🤖 AI Summary
This work addresses statistical inference under covariate shift in the presence of missing data and causal inference settings by proposing a Wasserstein distance minimization framework that avoids explicit modeling of regression functions or importance weights. Under the assumption of invariance of the conditional response distribution, the resulting W-estimator admits a closed-form solution and is shown to be numerically equivalent to the 1-nearest neighbor estimator, thereby offering a novel optimal transport interpretation of nearest neighbor methods. Theoretical analysis reveals its non-asymptotic linearity, demonstrates super-efficiency beyond the semiparametric efficiency bound under certain conditions, and establishes asymptotic normality with root-n convergence. Numerical experiments and empirical validation on rainfall data confirm the superior performance of the proposed approach.
📝 Abstract
Covariate shift arises when covariate distributions differ between source and target populations while the conditional distribution of the response remains invariant, and it underlies problems in missing data and causal inference.
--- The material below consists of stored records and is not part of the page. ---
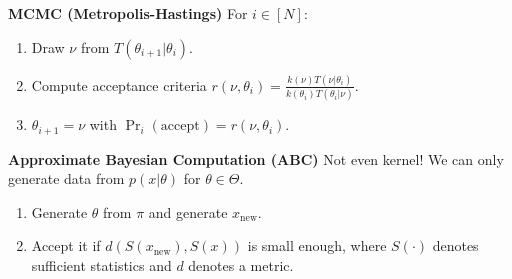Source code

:\documentclass[5pt,a4paper, twocolumn]{article}
\newcommand{\keypoint}[1]{\textbf{#1}}
\begin{document}
{\keypoint{MCMC (Metropolis-Hastings)}
For $i\in[N]$:
\begin{enumerate}
    \item Draw $\nu$ from $T(\theta_{i+1} \vert \theta_i)$.
    \item Compute acceptance criteria $r(\nu, \theta_{i}) = \frac{k(\nu)T(\nu \vert \theta_{i})}{k(\theta_i)T(\theta_i \vert \nu)}$.
    \item $\theta_{i+1}=\nu$ with $\Pr_i(\text{accept})=r(\nu, \theta_i)$.
\end{enumerate}

\keypoint{Approximate Bayesian Computation (ABC)} Not even kernel! We can only generate data from $p(x \vert \theta)$ for $\theta \in \Theta$. 
\begin{enumerate}
    \item Generate $\theta$ from $\pi$ and generate $x_{\text{new}}$.
    \item Accept it if $d(S(x_{\text{new}}), S(x))$ is small enough, where $S(\cdot)$ denotes sufficient statistics and $d$ denotes a metric.
\end{enumerate}

}
\end{document}
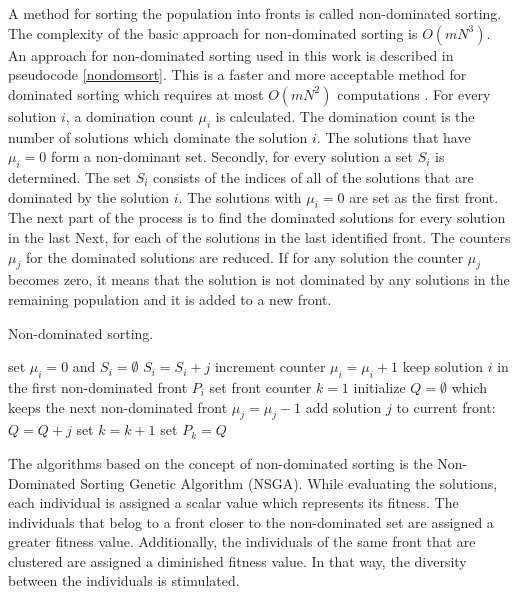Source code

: A method for sorting the population into fronts is called non-dominated sorting. 
The complexity of the basic approach for non-dominated sorting is $O(mN^3)$.
An approach for non-dominated sorting used in this work is described in pseudocode 
\ref{nondomsort}. This is a faster and more acceptable method for dominated sorting which requires at most $O(mN^2)$ computations \cite{deb2001multi}.
For every solution $i$, a domination count $\mu_i$ is calculated. The domination count is the number of solutions which dominate the solution $i$. The solutions that have $\mu_i = 0$ form a non-dominant set.
Secondly, for every solution a set $S_i$ is determined. The set $S_i$ consists of the indices of all of the solutions that are dominated by the solution $i$. 
The solutions with $\mu_i=0$ are set as the first front. 
The next part of the process is to find the dominated solutions for every solution in the last 
Next, for each of the solutions in the last identified front. 
The counters $\mu_j$ for the dominated solutions are reduced. 
If for any solution the counter $\mu_j$ becomes zero, it means that the solution is not dominated by any solutions in the remaining population and it is added to a new front. 

\begin{algorithm}
\caption{Non-dominated sorting.\label{nondomsort}}
\begin{algorithmic}
\STATE set $\mu_i = 0$ and $S_i = \emptyset$
\ENDFOR
{}
\STATE $S_i = S_i + j$
\STATE increment counter $\mu_i = \mu_i + 1$
\ENDIF
{} 
\STATE keep solution $i$ in the first non-dominated front $P_i$
\STATE set front counter $k=1$
\ENDIF
\ENDFOR
{}
\STATE initialize $Q = \emptyset$ which keeps the next non-dominated front
\STATE $\mu_j = \mu_j - 1$
\STATE add solution $j$ to current front: $Q = Q + j$
\ENDIF
\ENDFOR
\STATE set $k = k+1$
\STATE set $P_k = Q$
\ENDWHILE
\end{algorithmic}
\end{algorithm}

The algorithms based on the concept of non-dominated sorting is the Non-Dominated Sorting Genetic Algorithm (NSGA). 
While evaluating the solutions, each individual is assigned a scalar value which represents its fitness. 
The individuals that belog to a front closer to the non-dominated set are assigned a greater fitness value. Additionally, the individuals of the same front that are clustered are assigned a diminished fitness value. 
In that way, the diversity between the individuals is stimulated.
We propose a minimum Wasserstein distance estimation framework for inference under covariate shift that avoids explicit modeling of outcome regressions or importance weights. The resulting W-estimator admits a closed-form expression and is numerically equivalent to the classical 1-nearest neighbor estimator, yielding a new optimal transport interpretation of nearest neighbor methods. We establish root-$n$ asymptotic normality and show that the estimator is not asymptotically linear, leading to super-efficiency relative to the semiparametric efficient estimator under covariate shift in certain regimes, and uniformly in missing data problems. Numerical simulations, along with an analysis of a rainfall dataset, underscore the exceptional performance of our W-estimator.